Article =>
* begin *

- North American cover art featuring Jann Lee (front) and Hitomi (background)
- Developer: Team Ninja
- Publishers: WW: Tecmo; EU: Microsoft Game Studios;
- Directors: Tomonobu Itagaki; Hiroaki Matsui;
- Producers: Tomonobu Itagaki; Yasushi Maeda;
- Designer: Katsunori Ehara
- Programmers: Mitsuo Osada; Takeshi Sawatari;
- Writer: Hiroaki Matsui
- Composers: Makoto Hosoi; Takashi Inamori; Ryo Koike;
- Series: Dead or Alive
- Platform: Xbox
- Release: November 15, 2001 NA: November 15, 2001; JP: February 22, 2002; EU: March 14, 2002; ;
- Genre: Fighting
- Modes: Single-player, multiplayer

= Dead or Alive 3 =

2001 video game

  is a 2001 fighting game developed by Team Ninja and published by Tecmo for the Xbox console as one of its launch titles. It is the third main entry in the Dead or Alive fighting series following Dead or Alive 2 (1999). Dead or Alive 3 improved upon the gameplay and graphics in beautiful detail compared to that of its predecessors. The game's story focuses on DOATEC's attempt to create the ultimate human weapon through their Omega Project by capturing the Mugen Tenshin Ninja Clan's Hajin Mon leader, Genra, and transforming him into an evil superhuman called Omega. The ninjas enter the third Dead or Alive tournament to defeat Omega.

* end *

[Records from a data collection]
* begin *

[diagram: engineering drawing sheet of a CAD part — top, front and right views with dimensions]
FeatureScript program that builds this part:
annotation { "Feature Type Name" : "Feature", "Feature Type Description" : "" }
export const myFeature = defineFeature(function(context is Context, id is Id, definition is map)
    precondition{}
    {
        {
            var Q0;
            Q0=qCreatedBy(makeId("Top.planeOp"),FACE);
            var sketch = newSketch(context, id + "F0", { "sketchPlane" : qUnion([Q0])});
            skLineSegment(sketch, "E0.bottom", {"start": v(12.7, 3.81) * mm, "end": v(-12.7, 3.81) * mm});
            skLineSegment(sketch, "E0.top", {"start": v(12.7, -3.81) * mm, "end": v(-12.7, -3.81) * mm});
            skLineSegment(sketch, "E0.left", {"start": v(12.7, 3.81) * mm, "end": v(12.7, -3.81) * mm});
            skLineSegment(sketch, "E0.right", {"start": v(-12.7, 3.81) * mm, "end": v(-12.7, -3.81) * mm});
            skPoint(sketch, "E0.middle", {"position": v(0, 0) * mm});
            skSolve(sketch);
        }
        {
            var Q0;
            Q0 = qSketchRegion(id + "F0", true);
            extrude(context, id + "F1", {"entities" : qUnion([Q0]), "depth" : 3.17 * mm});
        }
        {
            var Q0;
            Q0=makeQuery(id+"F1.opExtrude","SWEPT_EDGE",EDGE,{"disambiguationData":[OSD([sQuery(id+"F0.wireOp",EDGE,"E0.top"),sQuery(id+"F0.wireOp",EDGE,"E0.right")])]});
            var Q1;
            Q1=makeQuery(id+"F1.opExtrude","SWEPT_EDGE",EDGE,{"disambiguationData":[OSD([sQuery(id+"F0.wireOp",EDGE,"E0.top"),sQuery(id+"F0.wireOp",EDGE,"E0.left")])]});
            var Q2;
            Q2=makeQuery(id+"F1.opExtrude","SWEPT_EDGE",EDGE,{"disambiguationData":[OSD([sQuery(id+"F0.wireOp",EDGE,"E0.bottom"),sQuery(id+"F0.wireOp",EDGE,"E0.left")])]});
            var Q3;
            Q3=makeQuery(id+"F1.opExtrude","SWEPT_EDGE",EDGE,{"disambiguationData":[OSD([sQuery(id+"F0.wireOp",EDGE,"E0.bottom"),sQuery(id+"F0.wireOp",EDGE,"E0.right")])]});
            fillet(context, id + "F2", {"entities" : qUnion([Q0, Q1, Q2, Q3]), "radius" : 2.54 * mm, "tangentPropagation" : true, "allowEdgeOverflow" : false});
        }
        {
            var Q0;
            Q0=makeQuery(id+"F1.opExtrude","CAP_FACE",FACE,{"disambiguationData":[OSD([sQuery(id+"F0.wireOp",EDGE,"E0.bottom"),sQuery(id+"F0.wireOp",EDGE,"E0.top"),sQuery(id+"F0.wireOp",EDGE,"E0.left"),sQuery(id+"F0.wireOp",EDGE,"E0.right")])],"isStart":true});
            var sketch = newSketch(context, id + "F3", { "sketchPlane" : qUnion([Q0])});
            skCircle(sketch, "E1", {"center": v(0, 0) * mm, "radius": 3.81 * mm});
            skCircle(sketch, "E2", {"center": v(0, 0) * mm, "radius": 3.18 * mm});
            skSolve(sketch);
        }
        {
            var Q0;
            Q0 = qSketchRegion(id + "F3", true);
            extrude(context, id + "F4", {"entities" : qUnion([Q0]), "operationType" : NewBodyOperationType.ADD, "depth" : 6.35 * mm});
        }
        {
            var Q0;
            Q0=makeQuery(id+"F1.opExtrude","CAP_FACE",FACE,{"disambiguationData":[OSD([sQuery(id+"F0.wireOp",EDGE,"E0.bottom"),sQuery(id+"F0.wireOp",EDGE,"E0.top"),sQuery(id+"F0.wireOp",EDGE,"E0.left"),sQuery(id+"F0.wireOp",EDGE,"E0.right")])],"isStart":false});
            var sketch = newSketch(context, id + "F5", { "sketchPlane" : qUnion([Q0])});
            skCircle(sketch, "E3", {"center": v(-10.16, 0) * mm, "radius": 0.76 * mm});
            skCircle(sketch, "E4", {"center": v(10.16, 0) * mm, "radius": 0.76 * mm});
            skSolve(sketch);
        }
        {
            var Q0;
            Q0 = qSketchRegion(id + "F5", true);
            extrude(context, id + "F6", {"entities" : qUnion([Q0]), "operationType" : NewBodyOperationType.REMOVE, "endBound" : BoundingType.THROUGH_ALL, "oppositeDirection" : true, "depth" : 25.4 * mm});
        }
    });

* end *

What you will do =>
**a.** In the Dead or Alive 3 article, which company is listed as the game's European publisher?
**b.** Reproduce the passage of the Dead or Alive 3 article starting with "2001 video game" and going on through "to defeat Omega.".

Results =>
**a.** Microsoft Game Studios

**b.**
2001 video game

  is a 2001 fighting game developed by Team Ninja and published by Tecmo for the Xbox console as one of its launch titles. It is the third main entry in the Dead or Alive fighting series following Dead or Alive 2 (1999). Dead or Alive 3 improved upon the gameplay and graphics in beautiful detail compared to that of its predecessors. The game's story focuses on DOATEC's attempt to create the ultimate human weapon through their Omega Project by capturing the Mugen Tenshin Ninja Clan's Hajin Mon leader, Genra, and transforming him into an evil superhuman called Omega. The ninjas enter the third Dead or Alive tournament to defeat Omega.